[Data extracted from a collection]
Start of Block
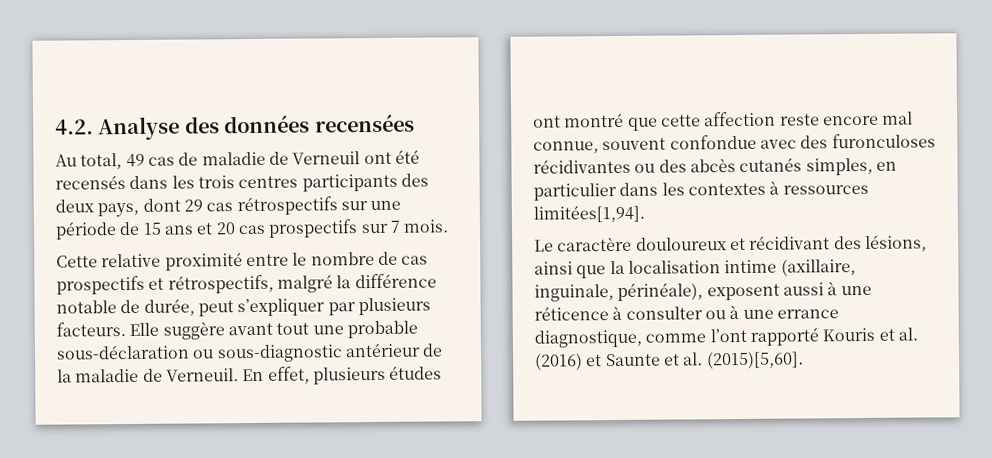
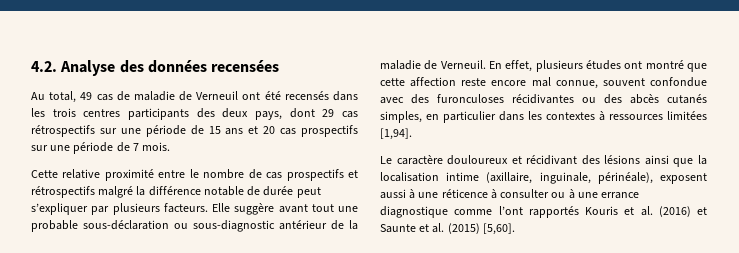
(389, 228) none -> [50,142,130,154] une période de
[167,274,274,294] rétrospectifs, -> [31,186,95,198] rétrospectifs
[143,298,195,316] durée, -> [263,186,294,196] durée
[533,204,645,223] limitées[1,94]. -> [667,111,707,120] [380,128,412,140] limitées [1,94].
[864,234,927,252] lésions, -> [604,155,641,164] lésions
[534,329,642,348] diagnostique, -> [380,206,448,218] diagnostique
[749,327,819,346] rapporté -> [528,206,579,218] rapportés
[706,351,804,370] (2015)[5,60]. -> [447,223,515,235] (2015) [5,60].

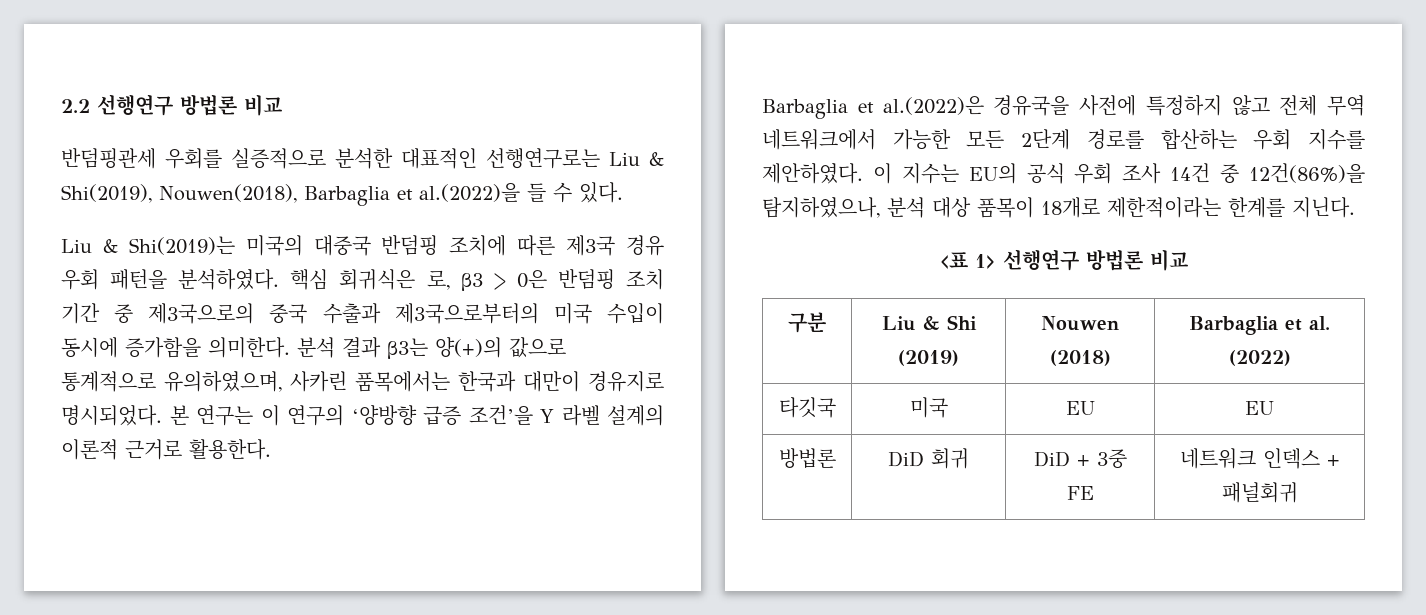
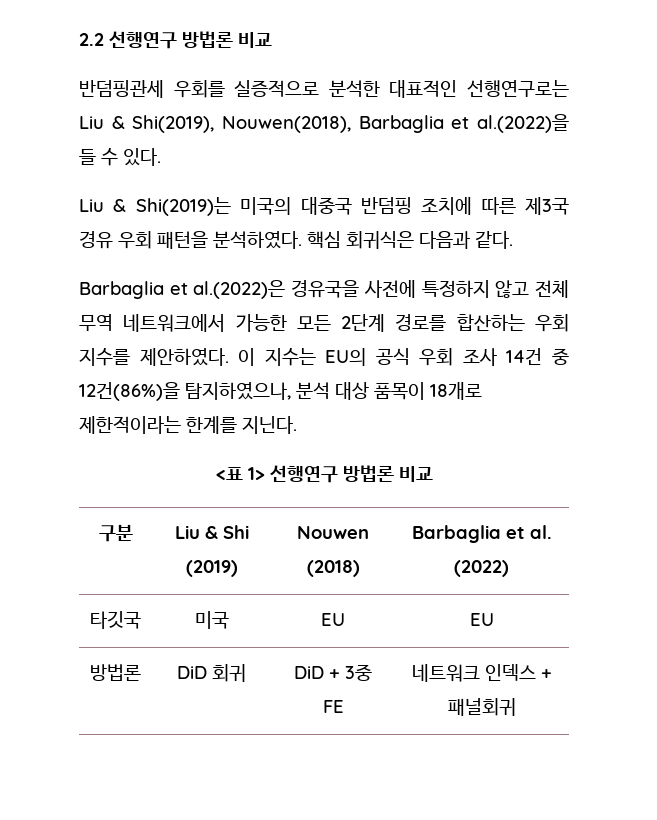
[426,269,665,291] [61,303,664,324] [61,337,566,359] [61,371,664,392] [61,405,664,426] [61,439,271,460] 로, β3 > 0은 반덤핑 조치 기간 중 제3국으로의 중국 수출과 제3국으로부터의 미국 수입이 동시에 증가함을 의미한다. 분석 결과 β3는 양(+)의 값으로 통계적으로 유의하였으며, 사카린 품목에서는 한국과 대만이 경유지로 명시되었다. 본 연구는 이 연구의 ‘양방향 급증 조건’을 Y 라벨 설계의 이론적 근거로 활용한다. -> [419,231,513,249] 다음과 같다.

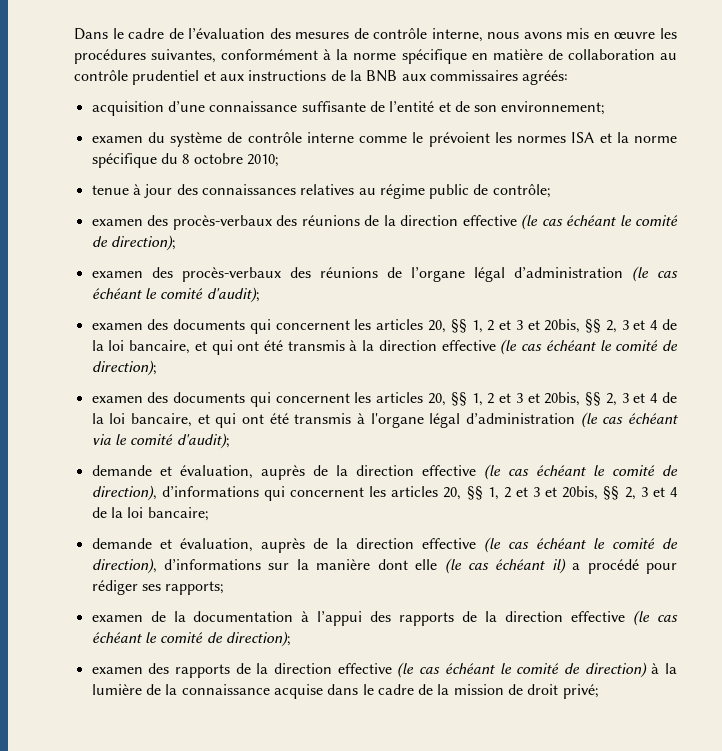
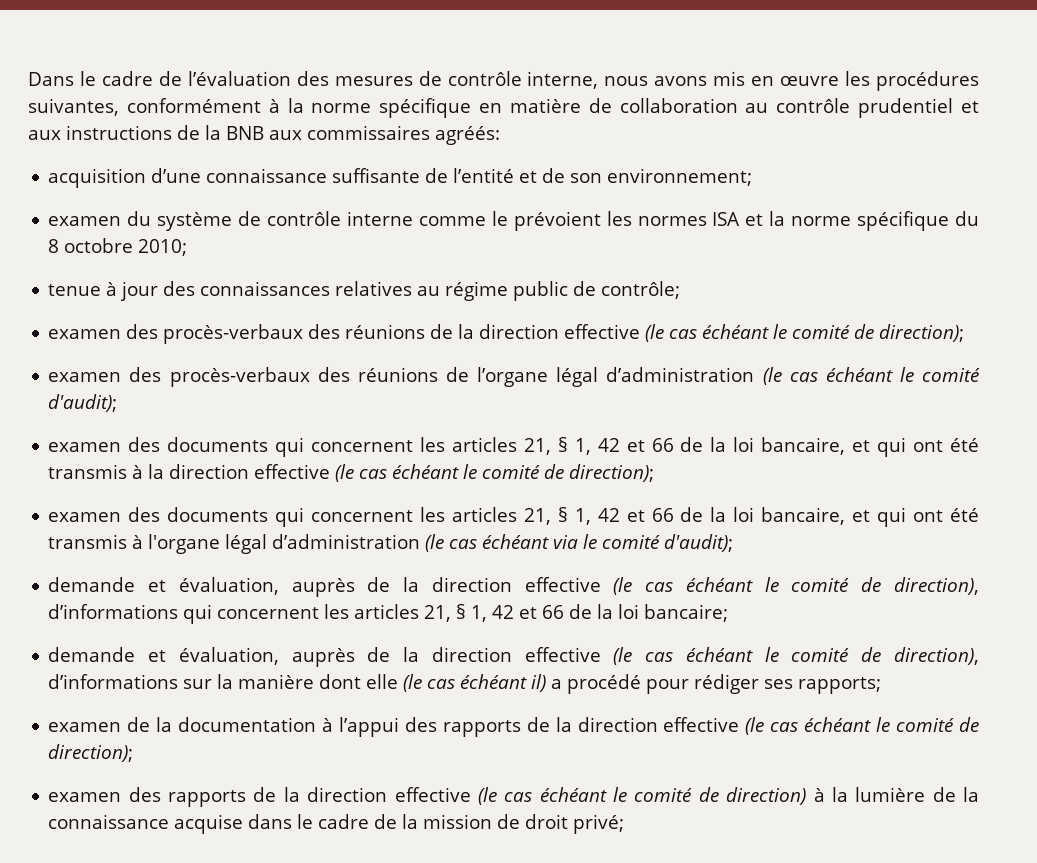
[427,319,659,333] 20, §§ 1, 2 et 3 et 20bis, §§ 2, 3 et 4 -> [523,437,674,455] 21, § 1, 42 et 66
[427,392,659,406] 20, §§ 1, 2 et 3 et 20bis, §§ 2, 3 et 4 -> [523,507,674,525] 21, § 1, 42 et 66
[443,486,678,500] 20, §§ 1, 2 et 3 et 20bis, §§ 2, 3 et 4 -> [424,604,565,622] 21, § 1, 42 et 66

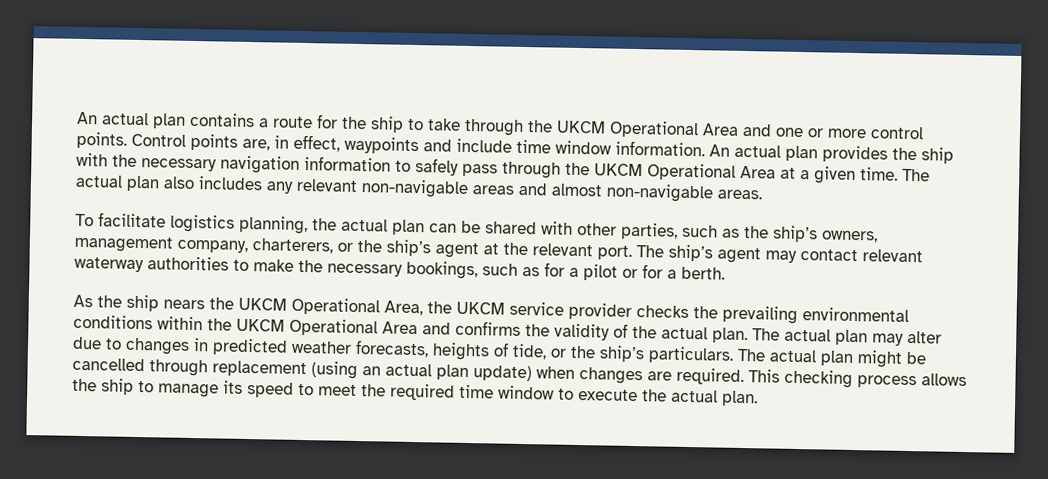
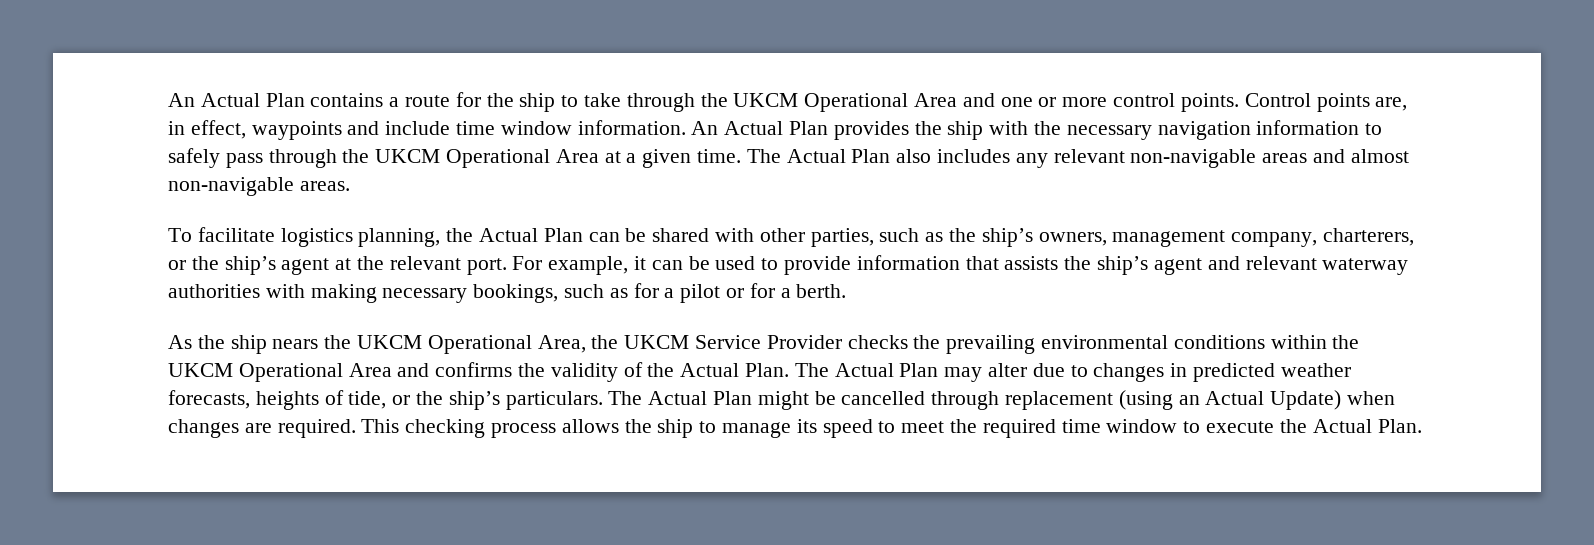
[77,111,186,129] An actual plan -> [168,93,305,107] An Actual Plan
[734,144,818,162] actual plan -> [724,121,829,135] Actual Plan
[75,174,160,192] actual plan -> [786,149,891,163] Actual Plan
[341,218,425,236] actual plan -> [479,228,583,242] Actual Plan
[636,244,923,264] [74,256,323,273] The ship’s agent may contact relevant waterway authorities to make the -> [512,255,1409,275] [168,284,377,303] For example, it can be used to provide information that assists the ship’s agent and relevant waterway authorities with making
[509,301,632,320] service provider -> [695,335,842,349] Service Provider
[661,326,868,346] actual plan. The actual plan -> [680,363,939,377] Actual Plan. The Actual Plan
[769,349,854,366] actual plan -> [648,391,753,405] Actual Plan
[385,363,532,382] actual plan update) -> [1205,390,1342,410] Actual Update)
[671,389,758,407] actual plan. -> [1312,419,1422,433] Actual Plan.

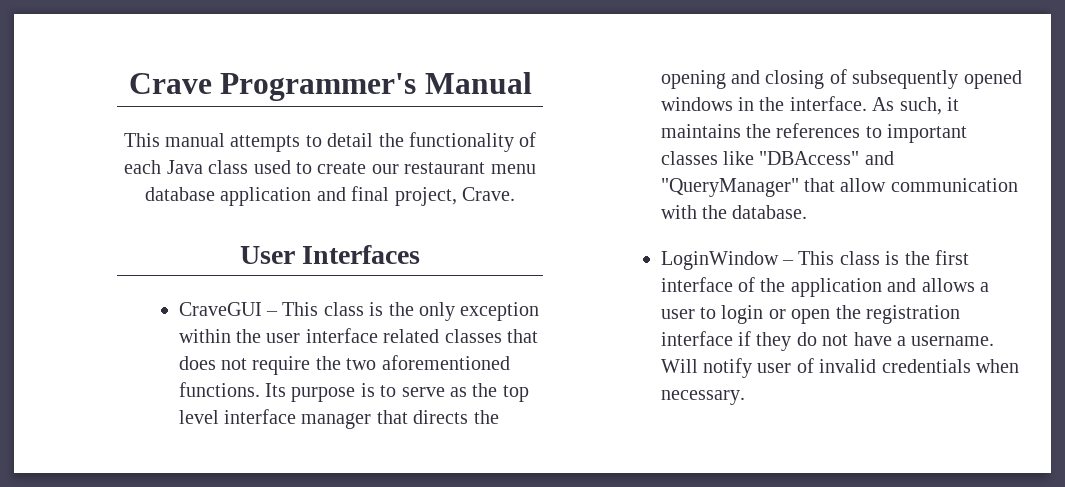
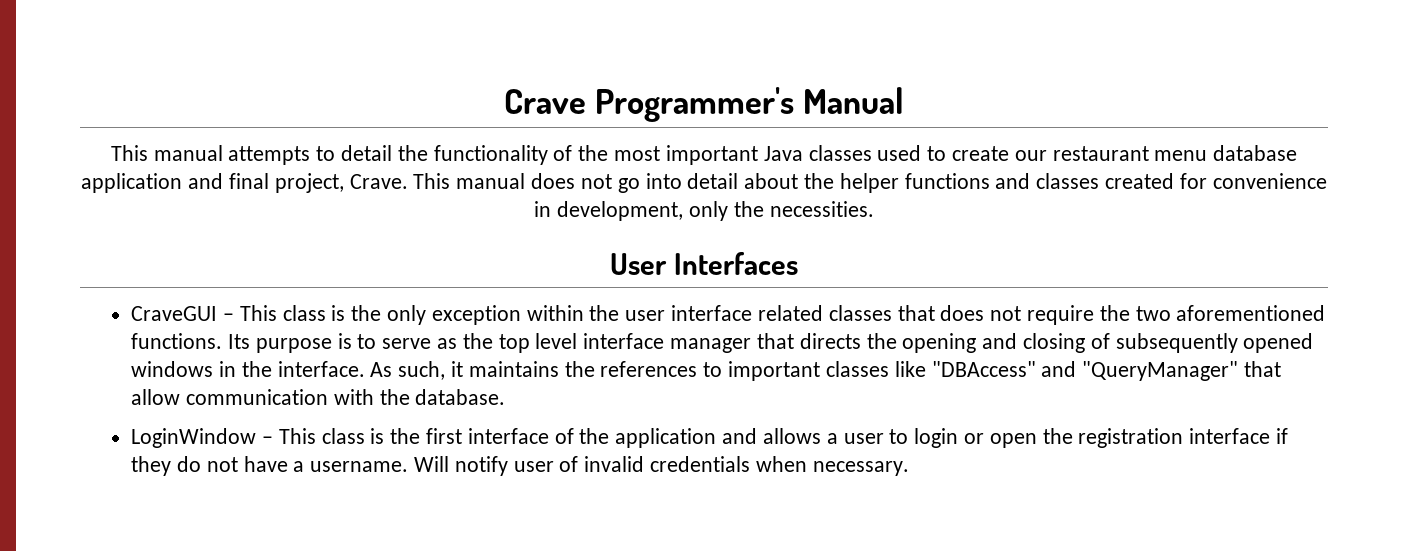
[124,160,249,174] each Java class -> [578,145,872,165] the most important Java classes
(515, 194) none -> [413,173,1327,193] [534,201,874,221] This manual does not go into detail about the helper functions and classes created for convenience in development, only the necessities.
End of Block
Assignment = Filter the entries above down to the lines that hold the word "plan", and copy those lines.

Solution for this problem =
[77,111,186,129] An actual plan -> [168,93,305,107] An Actual Plan
[734,144,818,162] actual plan -> [724,121,829,135] Actual Plan
[75,174,160,192] actual plan -> [786,149,891,163] Actual Plan
[341,218,425,236] actual plan -> [479,228,583,242] Actual Plan
[661,326,868,346] actual plan. The actual plan -> [680,363,939,377] Actual Plan. The Actual Plan
[769,349,854,366] actual plan -> [648,391,753,405] Actual Plan
[385,363,532,382] actual plan update) -> [1205,390,1342,410] Actual Update)
[671,389,758,407] actual plan. -> [1312,419,1422,433] Actual Plan.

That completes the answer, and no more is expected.